The paper recalls a perfect example from one of its authors -- the official 3DS page is served by securesuite.co.uk for some UK banks, so he calls his bank and they tell him it's a phishing scam. Yet merchants are expected to do this, lest their chargeback rate climb too high and the account be terminated.
I've only encountered 3DS in the wild once, and only after registering a card for it in the process of testing my own implementation. It only took two days of running VBV and MSc on one of my websites to see that it would be completely economically infeasible -- doesn't matter if I'm protected from chargebacks if it means half my customers abandon checkout out of fear and confusion.
I've had a real hard time handling card-not-present fraud on my websites. I sell packaged self-service advertising services on one site, and it's highly targeted by the do-no-goods that want to use it to push traffic to affiliate sites and phishing scams.

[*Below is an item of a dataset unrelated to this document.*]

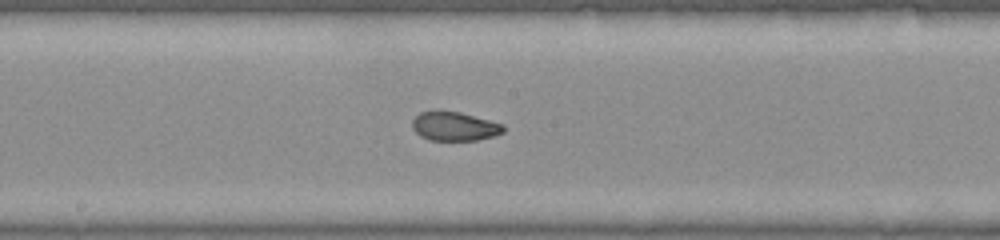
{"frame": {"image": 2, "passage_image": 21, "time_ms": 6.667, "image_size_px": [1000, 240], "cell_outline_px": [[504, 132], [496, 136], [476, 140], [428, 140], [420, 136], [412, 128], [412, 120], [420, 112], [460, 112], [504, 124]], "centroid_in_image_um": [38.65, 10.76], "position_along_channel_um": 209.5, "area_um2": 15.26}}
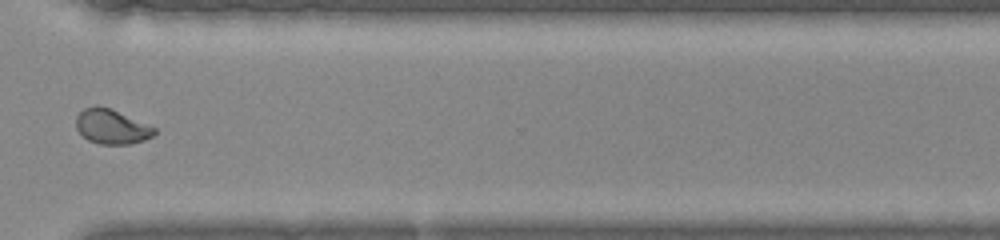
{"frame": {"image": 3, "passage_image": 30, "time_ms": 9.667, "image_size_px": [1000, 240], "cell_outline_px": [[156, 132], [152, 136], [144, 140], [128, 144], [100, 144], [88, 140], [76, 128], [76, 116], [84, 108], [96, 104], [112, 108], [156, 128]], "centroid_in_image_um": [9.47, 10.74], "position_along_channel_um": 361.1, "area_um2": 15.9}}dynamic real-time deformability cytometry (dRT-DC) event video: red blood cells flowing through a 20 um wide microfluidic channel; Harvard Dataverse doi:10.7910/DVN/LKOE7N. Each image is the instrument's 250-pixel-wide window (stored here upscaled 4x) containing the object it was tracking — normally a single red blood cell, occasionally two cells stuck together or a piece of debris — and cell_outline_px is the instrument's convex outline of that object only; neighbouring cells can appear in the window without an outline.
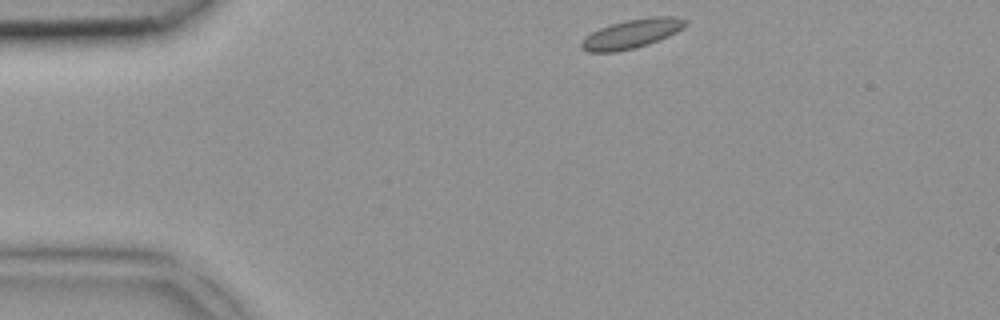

They use stolen credit cards to buy the advertising hoping to funnel good money, or more stolen cards, from the traffic back to their accounts. I still have one merchant account in limbo (bank holding 6 months worth of payments) from spending two years working on fraud detection methods to battle this. I only got chargebacks below 1% through geolocation, country blocklists, proxy detection, my own and 3rd party blacklists, minfraud risk scoring, in-house risk scoring and pattern matching against past fraud, and phone verification of all high risk orders.